Edward, Damon, Sam Winchester – in love with a fictional character?!

i’m in love with a fictional character. Foto: Pinterest

Auf Cassandra Clares Blog kam vor Kurzem die Frage auf, ob unsere Liebe zu fiktionalen Charakteren unsere Ansprüche an echte Partner IRL (wir haben gelernt – das heißt in real life) steigern.

Wenn wir ehrlich sind, waren wir alle schon mal ein bisschen in eine Figur verliebt. Aber wo wird es kritisch?

Starke Beziehungsgefühle zu Stars werden als Parasoziale Interaktionen bezeichnet: Sie beschreiben das einseitige Gefühl eines Fans, einen Star zu kennen.

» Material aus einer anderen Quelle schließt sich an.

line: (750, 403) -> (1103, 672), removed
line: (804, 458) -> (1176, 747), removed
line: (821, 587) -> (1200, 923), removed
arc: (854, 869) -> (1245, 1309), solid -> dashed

Einseitig deshalb, weil der Fan für den Star ein Unbekannter ist, der Fan durch Tweets, Fotos und Blogeinträge aber ziemlich genau weiß, was der Star den ganzen Tag so macht.

Solche Parasozialen Interaktionen können auch zu fiktionalen Figuren entstehen, sodass Fans (im Extremfall) der Meinung sind, eine innige Freundschaft oder Liebesbeziehung mit einer Figur zu führen (das wird dann auch als „fictiophilia“ bezeichnet). Dass das – ähnlich wie Filme aus Hollywood uns vormachen, alle Menschen seien groß, schlank, haben perfekte Haut und Haare – die Ansprüche an reale Personen ins schier Unmögliche zu katapultieren droht, zeigt ein Ausschnitt aus Becca Coopers Post über ihre Liebe zu Gale aus den Hunger Games:

„I’m beginning to think real-life boys will never be able to compete with the likes of Gale, Edward, Jacob, and Mr. Darcy […].“
(Quelle: Teens Writing For Teens)

Parasoziale Interaktionseffekte sind keine neue Erscheinung, vielmehr werden sie bereits seit den 90er Jahren erforscht. Schwierig werden Parasoziale Beziehungen vor allem dann, wenn Teenager in fiktionalen Charakteren richtige Freunde sehen, vom Ende einer Buchreihe oder TV-Serie schwer getroffen sind oder, wie dieser Extremfall zeigt, einen Mord begehen, um ihren fiktionalen Freund zu beeindrucken.

alexa

 

 

 


4 Gedanken zu “Edward, Damon, Sam Winchester – in love with a fictional character?!

  1. Ich hatte früher in meinem Bekanntenkreis ein Mädchen (wir waren damals noch halbe Kinder), bei der das teilweise ins Extreme ging. Von Fanfictions, in denen sie die Real-Life-Freundin des Stars ermorden muss, weil es sich bei dieser um eine böse Hexe handelt *g* (okay, sie war 12, da kann man das nachsehen) bis hin zu Heulexzessen, als die Band sich getrennt hat, war alles dabei.
    Die Umgebung ist von extrem gelebten Verliebtheiten in fiktive Figuren genervt, wie ich aus eigener Erfahrung sagen kann. Besonders wenn man wie ich nicht besonders romantisch veranlagt ist und so eine Schwärmere gar nicht nachfühlen kann. Ich hatte ja nicht mal im echten Leben jemals wirklich das, was man in Teeniemagazinen als Schwarm bezeichnet, wieso sollte ich mir einen solchen in einem Buch oder auf der Bühne suchen? 🙂
    Fan sein und verliebt in einen Star oder eine erfundene Figur… das sind zwei unterschiedliche Dinge, können aber bei romantisch veranlagten Menschen schnell ineinander umschlagen und dann die schrägsten Blüten treiben.
    Ein Thriller, in dem das Thema am Rande (aber echt nur am Rande) ebenfalls vorkommt, ist z.B. „Stimmen der Angst“ von Dean Koontz, wo eine solche Verliebtheit in eine fiktive Figur zu einer regelrechten Psychose führt.

    Auf jeden Fall ein spannendes Thema!